Вдох. Ещё. Небо — на месте. Земля — на месте. Я — ещё тут.
Сердце било в горло. Ручка ходила в мокрой ладони. Ремни резали плечи. Тело просило вниз, к покою. Вниз было нельзя. Внизу горело.
Он заходил снова.
И снова я не полез вверх. Свалил машину в вираж. Крутой. Злой. На пределе, на дрожи, на срыве. Одно мой ишак умел лучше худого. Вертеться.
Худой не удержал меня в прицеле. Проскочил. Зашёл ещё. Опять проскочил. Я поймал его на миг — палец сам вдавил гашетку. Машину затрясло. Трассы ушли в пустоту. Мимо. Далеко мимо. Стрелять я не умел. Тело — не умело. Ему надоело. Одному против них — грош цена, когда внизу столько несделанной работы.
Внизу из дыма выскочила санитарная машина. Шла поперёк поля, медленно, подпрыгивая на воронках; на подножке висел человек с белой повязкой на рукаве, одной рукой держался, второй прижимал к борту носилки. Немец увидел её раньше меня. Отвернул от моего виража, опустил нос.
Я оказался выше на каких-нибудь десяток метров и чуть сзади. Удобной стрельбы не было. Было только направление. Я опрокинул «ишака» вслед и нажал гашетку задолго до прицела. Трассы опять прошли мимо — под брюхом немца, ниже, — зато он увидел их. Его машина дёрнулась, очередь по земле оборвалась, не дойдя до санитарной. Худой перевёл скорость в горку и ушёл туда, где я достать его не мог.

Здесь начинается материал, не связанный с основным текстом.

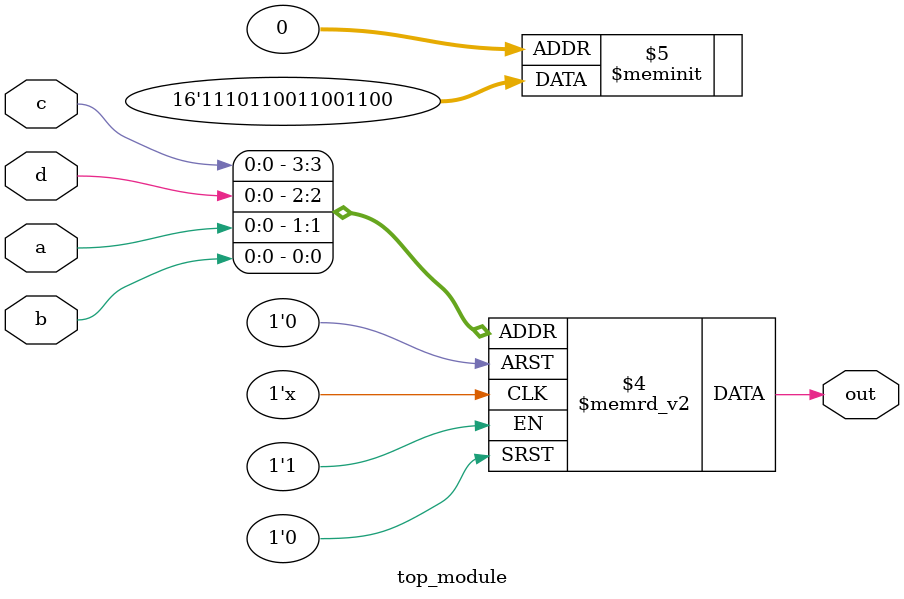
<source format=sv>
module top_module (
    input a,
    input b,
    input c,
    input d,
    output reg out
);

always @(*) begin
    case ({c, d, a, b})
        4'b0000: out = 1'b0; // cd=00, ab=00
        4'b0001: out = 1'b0; // cd=00, ab=01
        4'b0010: out = 1'b1; // cd=00, ab=10
        4'b0011: out = 1'b1; // cd=00, ab=11
        4'b0100: out = 1'b0; // cd=01, ab=00
        4'b0101: out = 1'b0; // cd=01, ab=01
        4'b0110: out = 1'b1; // cd=01, ab=10
        4'b0111: out = 1'b1; // cd=01, ab=11
        4'b1000: out = 1'b0; // cd=10, ab=00
        4'b1001: out = 1'b0; // cd=10, ab=01
        4'b1010: out = 1'b1; // cd=10, ab=10
        4'b1011: out = 1'b1; // cd=10, ab=11
        4'b1100: out = 1'b0; // cd=11, ab=00
        4'b1101: out = 1'b1; // cd=11, ab=01
        4'b1110: out = 1'b1; // cd=11, ab=10
        4'b1111: out = 1'b1; // cd=11, ab=11
        default: out = 1'b0; // Default to 0 for safety
    endcase
end

endmodule

</source>
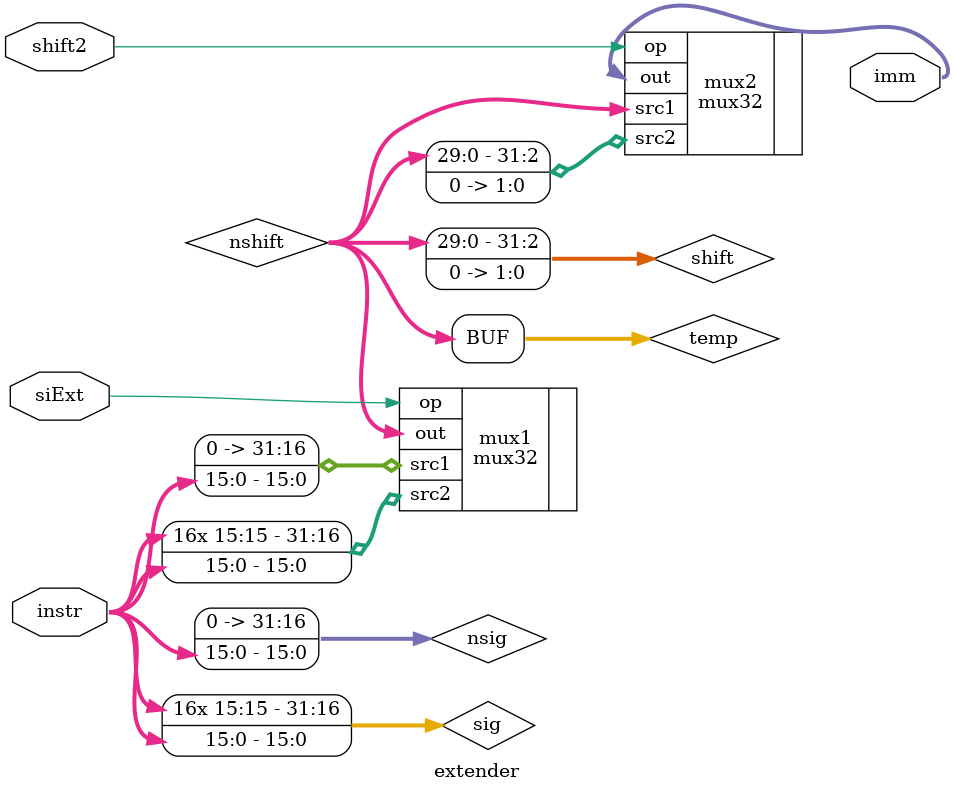
<source format=v>
`timescale 1ns / 1ps
module extender(
    input [31:0] instr,
    input siExt,
    input shift2,
    output [31:0] imm
    );
	 wire [31:0] temp;
	 wire [31:0] sig;
	 wire [31:0] nsig;
	 wire [31:0] shift;
	 wire [31:0] nshift;
	 assign sig={{16{instr[15]}},instr[15:0]};
	 assign nsig={16'd0,instr[15:0]};
	 
	mux32 mux1(.src1(nsig),.src2(sig),.op(siExt),.out(temp));
	assign nshift=temp;
	assign shift={temp[29:0],2'b0};
	mux32 mux2(.src1(nshift),.src2(shift),.op(shift2),.out(imm));

endmodule

</source>
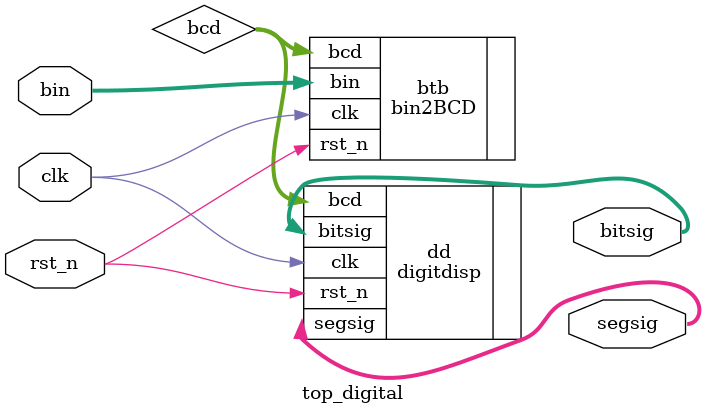
<source format=v>
module top_digital(clk,rst_n,bin,segsig,bitsig);

input clk;//50MÊ±ÖÓ
input rst_n;//È«¾Ö¸´Î»ÐÅºÅ
input [5:0] bin;
output [7:0] segsig;//ÊýÂë¹Ü¶ÎÑ¡
output [5:0] bitsig;//ÊýÂë¹ÜÎ»Ñ¡
reg [31:0] counter;//32Î»µÄ¼ÆÊýÆ÷
wire [11:0] bcd;

bin2BCD btb(
	.clk(clk),
	.rst_n(rst_n),
	.bin(bin),
	.bcd(bcd)
	);
digitdisp dd(
	.clk(clk),
	.rst_n(rst_n),
	.bcd(bcd),
	.segsig(segsig),
	.bitsig(bitsig)
	);
endmodule

</source>
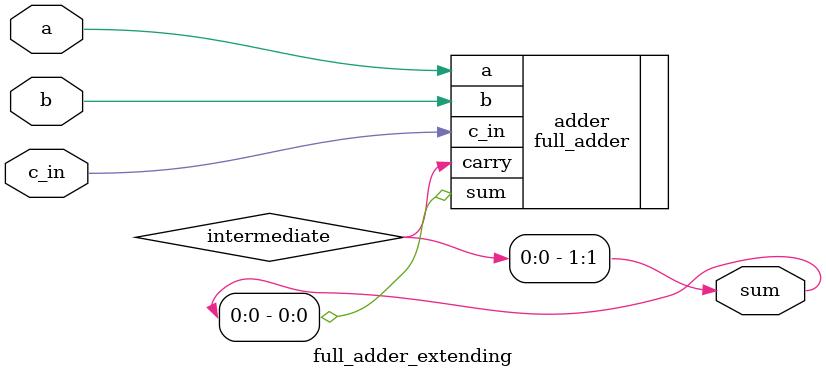
<source format=sv>

/*
* This Source Code Form is subject to the terms of the Mozilla Public
* License, v. 2.0. If a copy of the MPL was not distributed with this
* file, You can obtain one at https://mozilla.org/MPL/2.0/.
*/
`default_nettype none

/* svlint off keyword_forbidden_wire_reg */
module full_adder_extending #(
    parameter int unsigned INPUT_SIZE = 1
)(
    input  wire [INPUT_SIZE - 1:0] a,
    input  wire [INPUT_SIZE - 1:0] b,
    input  wire                    c_in,
    output wire [INPUT_SIZE:0]     sum
);
/* svlint on keyword_forbidden_wire_reg */

logic [INPUT_SIZE - 1:0] intermediate;


full_adder adder (
    .a(a[0]),
    .b(b[0]),
    .c_in(c_in),
    .sum(sum[0]),
    .carry(intermediate[0])
);

for (genvar i = 1; i < INPUT_SIZE; i++) begin
    full_adder adder(
        .a(a[i]),
        .b(b[i]),
        .c_in(intermediate[i - 1]),
        .sum(sum[i]),
        .carry(intermediate[i])
    );
end

  assign sum[INPUT_SIZE] = intermediate[INPUT_SIZE - 1];

endmodule

`default_nettype wire

</source>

Санитарная не остановилась. Проползла между воронок, скрылась за кухней. Человек на подножке даже не посмотрел вверх. Он мог не знать, что по нему заходили. Я мог не считать, что спас его: немец, может, и сам отвернул бы через секунду. Для счёта побед не годилось. Для земли внизу хватило.
И он ушёл на запад.
Я остался в небе. Один. Живой.
Я не сбил никого.
* * *
Садился я долго.
Поле подо мной было изрыто, разворочено, затянуто дымом; всюду торчало разбросанное, вывернутое железо, и я заходил трижды, снова и снова уводя машину на второй круг, потому что выбирал узкую живую полосу между тем, что уже горело, и тем, что ещё могло рвануть. Руки на ручке дрожали — теперь, после, когда наконец стало можно дрожать. Шасси я опять выкручивал рукоятью, по многу оборотов, и машина опять рыскала на пробеге, но земля приняла её мягко, почти по-матерински, и я долго-долго катился по кочкам, пока не встал совсем, и ещё дольше сидел в остывающей кабине, не в силах разжать пальцы на ручке и не понимая, как это — что я ещё дышу.
Тишина после смолкшего мотора была оглушительной, плотной, ватной; в ней постепенно, по одному, проступали звуки уже другого мира — потрескивание догорающего дерева, чей-то долгий стон у стоянки, звонкий стук капель масла о крыло откуда-то из-под капота.